Of course, Mueller would not say that death itself is good. Nor is any of our suffering - a truth sealed by the promise that God will one day take it all away (Revelation 21:4). But God’s purposes in suffering are always good. So even when the devil, the world, or another person does us bad, God always and forever does us good.
Do you believe it? As you look back over the years and decades gone by, and especially over the graveyards of broken hearts and buried dreams, do you believe that God has only ever been good to you and that he can work even the worst parts of the past for your good? Can you say with Mueller, "You are good and do good"?
If you struggle, come back to the moment when goodness finally appeared among us.
When Goodness Appeared
In his letter to Titus, the apostle Paul writes of the day "when the goodness and loving kindness of God our Savior appeared" (Titus 3:4). Goodness appeared. And what did goodness look like?
It looked like a man born of the virgin Mary. It looked like hands stretched out to heal. It looked like a mouth filled with truth. It looked like a lamb led to the slaughter. It looked like our sins laid on his shoulders. It looked like a tomb cold and silent. It looked like a stone rolled away. It looked like a Son raised to glory.
When George Mueller looked at the face of Jesus Christ, he couldn’t help but say with the psalmist, "You are good and do good." "And so my heart was at rest," he went on to say. "I was satisfied with God." Satisfied in life or in death, in love restored or love removed. May God give us grace to say the same.

________________________________________

Your instructions —
Transcribe word for word the part of the passage on God's goodness above, starting at "Of course, Mueller" and ending at "appeared among us.".

Data shown —
________________________________________

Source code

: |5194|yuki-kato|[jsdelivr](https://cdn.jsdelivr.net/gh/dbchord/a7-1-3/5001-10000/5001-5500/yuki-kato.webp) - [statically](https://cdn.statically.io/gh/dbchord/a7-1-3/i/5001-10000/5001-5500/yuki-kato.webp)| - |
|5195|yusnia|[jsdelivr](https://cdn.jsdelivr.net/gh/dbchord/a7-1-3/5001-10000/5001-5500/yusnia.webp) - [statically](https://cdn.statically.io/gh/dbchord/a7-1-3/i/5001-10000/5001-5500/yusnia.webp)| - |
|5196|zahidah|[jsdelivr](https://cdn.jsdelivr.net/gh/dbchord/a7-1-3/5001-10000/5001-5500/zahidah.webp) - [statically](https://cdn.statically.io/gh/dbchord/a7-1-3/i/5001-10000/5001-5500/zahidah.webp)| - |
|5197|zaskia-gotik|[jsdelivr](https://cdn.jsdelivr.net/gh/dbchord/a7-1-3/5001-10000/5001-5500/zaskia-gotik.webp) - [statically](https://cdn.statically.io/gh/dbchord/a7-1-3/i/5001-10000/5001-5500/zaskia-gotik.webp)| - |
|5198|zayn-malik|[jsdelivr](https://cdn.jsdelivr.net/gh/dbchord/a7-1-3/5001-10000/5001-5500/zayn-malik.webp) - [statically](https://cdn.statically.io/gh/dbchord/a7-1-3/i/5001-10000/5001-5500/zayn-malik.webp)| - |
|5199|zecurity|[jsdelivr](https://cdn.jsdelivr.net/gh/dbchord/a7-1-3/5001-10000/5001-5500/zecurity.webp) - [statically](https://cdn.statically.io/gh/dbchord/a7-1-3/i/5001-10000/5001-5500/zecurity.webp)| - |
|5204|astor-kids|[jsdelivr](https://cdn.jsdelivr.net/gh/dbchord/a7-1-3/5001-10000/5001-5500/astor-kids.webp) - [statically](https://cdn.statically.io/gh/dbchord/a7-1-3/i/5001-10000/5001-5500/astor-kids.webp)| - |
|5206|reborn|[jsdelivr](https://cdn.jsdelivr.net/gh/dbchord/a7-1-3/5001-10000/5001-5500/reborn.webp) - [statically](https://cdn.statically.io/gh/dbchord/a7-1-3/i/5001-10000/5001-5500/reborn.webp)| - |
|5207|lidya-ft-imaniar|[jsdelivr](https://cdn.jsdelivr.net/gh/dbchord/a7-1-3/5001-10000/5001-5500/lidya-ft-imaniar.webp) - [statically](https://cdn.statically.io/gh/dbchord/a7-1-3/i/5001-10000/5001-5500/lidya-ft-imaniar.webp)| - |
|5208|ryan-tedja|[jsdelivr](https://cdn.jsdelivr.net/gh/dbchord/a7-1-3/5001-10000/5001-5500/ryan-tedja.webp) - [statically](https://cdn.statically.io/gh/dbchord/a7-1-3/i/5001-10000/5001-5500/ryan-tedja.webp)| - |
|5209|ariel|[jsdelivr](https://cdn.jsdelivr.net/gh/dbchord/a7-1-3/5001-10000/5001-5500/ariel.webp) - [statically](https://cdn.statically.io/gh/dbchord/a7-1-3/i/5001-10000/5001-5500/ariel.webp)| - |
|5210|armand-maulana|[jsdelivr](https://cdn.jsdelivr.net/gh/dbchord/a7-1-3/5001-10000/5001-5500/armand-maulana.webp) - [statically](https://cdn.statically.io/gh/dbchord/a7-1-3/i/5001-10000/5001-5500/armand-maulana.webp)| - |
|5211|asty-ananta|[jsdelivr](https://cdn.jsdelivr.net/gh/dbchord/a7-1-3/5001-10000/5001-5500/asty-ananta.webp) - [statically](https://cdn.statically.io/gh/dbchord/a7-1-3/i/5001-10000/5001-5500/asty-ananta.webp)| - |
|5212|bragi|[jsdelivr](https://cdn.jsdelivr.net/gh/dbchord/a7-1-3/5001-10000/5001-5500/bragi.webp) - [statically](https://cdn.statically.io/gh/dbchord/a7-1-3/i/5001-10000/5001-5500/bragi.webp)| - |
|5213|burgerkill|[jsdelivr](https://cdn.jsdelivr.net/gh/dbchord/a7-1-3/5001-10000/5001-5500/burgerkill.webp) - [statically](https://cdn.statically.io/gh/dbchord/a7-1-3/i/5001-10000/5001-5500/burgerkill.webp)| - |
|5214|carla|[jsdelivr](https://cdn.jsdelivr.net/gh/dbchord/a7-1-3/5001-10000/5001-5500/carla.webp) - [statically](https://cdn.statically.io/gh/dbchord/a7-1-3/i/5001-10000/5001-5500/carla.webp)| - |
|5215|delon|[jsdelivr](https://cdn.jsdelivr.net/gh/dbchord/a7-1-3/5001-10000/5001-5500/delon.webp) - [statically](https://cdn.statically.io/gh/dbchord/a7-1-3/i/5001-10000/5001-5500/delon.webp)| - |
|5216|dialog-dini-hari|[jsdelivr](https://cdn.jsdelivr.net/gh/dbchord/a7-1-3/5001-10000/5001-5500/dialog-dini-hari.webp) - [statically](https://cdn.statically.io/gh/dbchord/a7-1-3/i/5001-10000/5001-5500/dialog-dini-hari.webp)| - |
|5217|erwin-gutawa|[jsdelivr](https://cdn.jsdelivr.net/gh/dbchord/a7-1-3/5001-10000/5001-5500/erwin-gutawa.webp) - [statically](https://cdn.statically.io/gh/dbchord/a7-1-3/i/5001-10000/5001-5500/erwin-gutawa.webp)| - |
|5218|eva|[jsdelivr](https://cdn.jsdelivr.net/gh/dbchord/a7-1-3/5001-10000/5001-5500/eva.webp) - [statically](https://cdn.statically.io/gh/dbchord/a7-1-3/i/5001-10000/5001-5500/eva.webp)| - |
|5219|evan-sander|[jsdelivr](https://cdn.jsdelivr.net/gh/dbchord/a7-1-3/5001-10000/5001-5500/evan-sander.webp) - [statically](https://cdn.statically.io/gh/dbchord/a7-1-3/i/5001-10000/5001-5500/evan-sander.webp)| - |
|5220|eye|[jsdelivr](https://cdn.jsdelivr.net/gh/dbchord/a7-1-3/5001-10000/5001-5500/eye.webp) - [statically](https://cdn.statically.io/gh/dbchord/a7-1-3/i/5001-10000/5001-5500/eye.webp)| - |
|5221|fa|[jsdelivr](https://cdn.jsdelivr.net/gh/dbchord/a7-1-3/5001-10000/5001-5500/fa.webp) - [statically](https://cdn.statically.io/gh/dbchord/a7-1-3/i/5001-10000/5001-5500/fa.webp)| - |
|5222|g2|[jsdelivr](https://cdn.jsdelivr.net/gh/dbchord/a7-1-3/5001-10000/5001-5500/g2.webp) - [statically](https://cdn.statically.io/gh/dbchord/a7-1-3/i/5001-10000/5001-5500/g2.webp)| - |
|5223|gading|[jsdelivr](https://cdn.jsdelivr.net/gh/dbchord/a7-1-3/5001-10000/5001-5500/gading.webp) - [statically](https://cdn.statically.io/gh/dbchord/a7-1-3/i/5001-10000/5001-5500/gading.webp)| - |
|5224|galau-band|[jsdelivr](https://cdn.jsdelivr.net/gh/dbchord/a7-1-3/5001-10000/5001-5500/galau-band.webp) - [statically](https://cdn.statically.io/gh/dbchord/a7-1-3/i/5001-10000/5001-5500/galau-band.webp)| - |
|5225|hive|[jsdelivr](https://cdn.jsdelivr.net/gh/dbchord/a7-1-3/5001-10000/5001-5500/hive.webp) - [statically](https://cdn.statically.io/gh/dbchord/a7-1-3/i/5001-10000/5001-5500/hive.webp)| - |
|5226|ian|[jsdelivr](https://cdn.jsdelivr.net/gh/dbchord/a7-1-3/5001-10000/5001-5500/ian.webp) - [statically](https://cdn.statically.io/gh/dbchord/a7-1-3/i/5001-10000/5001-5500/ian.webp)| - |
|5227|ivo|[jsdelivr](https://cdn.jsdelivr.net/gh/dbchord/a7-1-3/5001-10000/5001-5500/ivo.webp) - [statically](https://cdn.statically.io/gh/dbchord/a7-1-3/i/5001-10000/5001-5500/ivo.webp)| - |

________________________________________

Answer to this task —
Of course, Mueller would not say that death itself is good. Nor is any of our suffering - a truth sealed by the promise that God will one day take it all away (Revelation 21:4). But God’s purposes in suffering are always good. So even when the devil, the world, or another person does us bad, God always and forever does us good.
Do you believe it? As you look back over the years and decades gone by, and especially over the graveyards of broken hearts and buried dreams, do you believe that God has only ever been good to you and that he can work even the worst parts of the past for your good? Can you say with Mueller, "You are good and do good"?
If you struggle, come back to the moment when goodness finally appeared among us.